(Saved data entries)
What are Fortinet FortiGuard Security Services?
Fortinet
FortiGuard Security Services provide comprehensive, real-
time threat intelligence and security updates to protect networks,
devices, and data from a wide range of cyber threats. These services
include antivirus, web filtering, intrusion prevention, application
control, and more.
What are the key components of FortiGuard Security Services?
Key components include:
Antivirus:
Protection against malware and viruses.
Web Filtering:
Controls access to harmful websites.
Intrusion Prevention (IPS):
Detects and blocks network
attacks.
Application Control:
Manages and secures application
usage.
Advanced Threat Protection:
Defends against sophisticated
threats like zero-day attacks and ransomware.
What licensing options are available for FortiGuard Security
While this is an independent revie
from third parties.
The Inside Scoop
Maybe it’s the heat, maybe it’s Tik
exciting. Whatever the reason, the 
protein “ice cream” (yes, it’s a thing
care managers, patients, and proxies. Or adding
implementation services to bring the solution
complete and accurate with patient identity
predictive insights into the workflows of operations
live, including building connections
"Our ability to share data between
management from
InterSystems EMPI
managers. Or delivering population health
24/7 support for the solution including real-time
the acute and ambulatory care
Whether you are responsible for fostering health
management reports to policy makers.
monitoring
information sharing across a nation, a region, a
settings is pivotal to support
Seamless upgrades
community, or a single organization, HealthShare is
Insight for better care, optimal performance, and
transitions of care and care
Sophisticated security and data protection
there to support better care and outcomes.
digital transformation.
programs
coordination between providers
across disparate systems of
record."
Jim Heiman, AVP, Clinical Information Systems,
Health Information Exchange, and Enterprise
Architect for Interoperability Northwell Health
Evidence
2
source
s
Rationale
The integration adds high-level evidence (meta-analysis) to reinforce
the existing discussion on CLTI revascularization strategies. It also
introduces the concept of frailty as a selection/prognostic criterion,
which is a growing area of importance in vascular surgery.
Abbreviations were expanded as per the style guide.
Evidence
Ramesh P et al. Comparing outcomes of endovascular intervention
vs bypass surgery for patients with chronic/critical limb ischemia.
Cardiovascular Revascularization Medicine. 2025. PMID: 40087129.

• **Problem statement**
Reproduce every record, making sure each one stays exactly the same.

• **Result of this exercise**
What are Fortinet FortiGuard Security Services?
Fortinet
FortiGuard Security Services provide comprehensive, real-
time threat intelligence and security updates to protect networks,
devices, and data from a wide range of cyber threats. These services
include antivirus, web filtering, intrusion prevention, application
control, and more.
What are the key components of FortiGuard Security Services?
Key components include:
Antivirus:
Protection against malware and viruses.
Web Filtering:
Controls access to harmful websites.
Intrusion Prevention (IPS):
Detects and blocks network
attacks.
Application Control:
Manages and secures application
usage.
Advanced Threat Protection:
Defends against sophisticated
threats like zero-day attacks and ransomware.
What licensing options are available for FortiGuard Security
While this is an independent revie
from third parties.
The Inside Scoop
Maybe it’s the heat, maybe it’s Tik
exciting. Whatever the reason, the 
protein “ice cream” (yes, it’s a thing
care managers, patients, and proxies. Or adding
implementation services to bring the solution
complete and accurate with patient identity
predictive insights into the workflows of operations
live, including building connections
"Our ability to share data between
management from
InterSystems EMPI
managers. Or delivering population health
24/7 support for the solution including real-time
the acute and ambulatory care
Whether you are responsible for fostering health
management reports to policy makers.
monitoring
information sharing across a nation, a region, a
settings is pivotal to support
Seamless upgrades
community, or a single organization, HealthShare is
Insight for better care, optimal performance, and
transitions of care and care
Sophisticated security and data protection
there to support better care and outcomes.
digital transformation.
programs
coordination between providers
across disparate systems of
record."
Jim Heiman, AVP, Clinical Information Systems,
Health Information Exchange, and Enterprise
Architect for Interoperability Northwell Health
Evidence
2
source
s
Rationale
The integration adds high-level evidence (meta-analysis) to reinforce
the existing discussion on CLTI revascularization strategies. It also
introduces the concept of frailty as a selection/prognostic criterion,
which is a growing area of importance in vascular surgery.
Abbreviations were expanded as per the style guide.
Evidence
Ramesh P et al. Comparing outcomes of endovascular intervention
vs bypass surgery for patients with chronic/critical limb ischemia.
Cardiovascular Revascularization Medicine. 2025. PMID: 40087129.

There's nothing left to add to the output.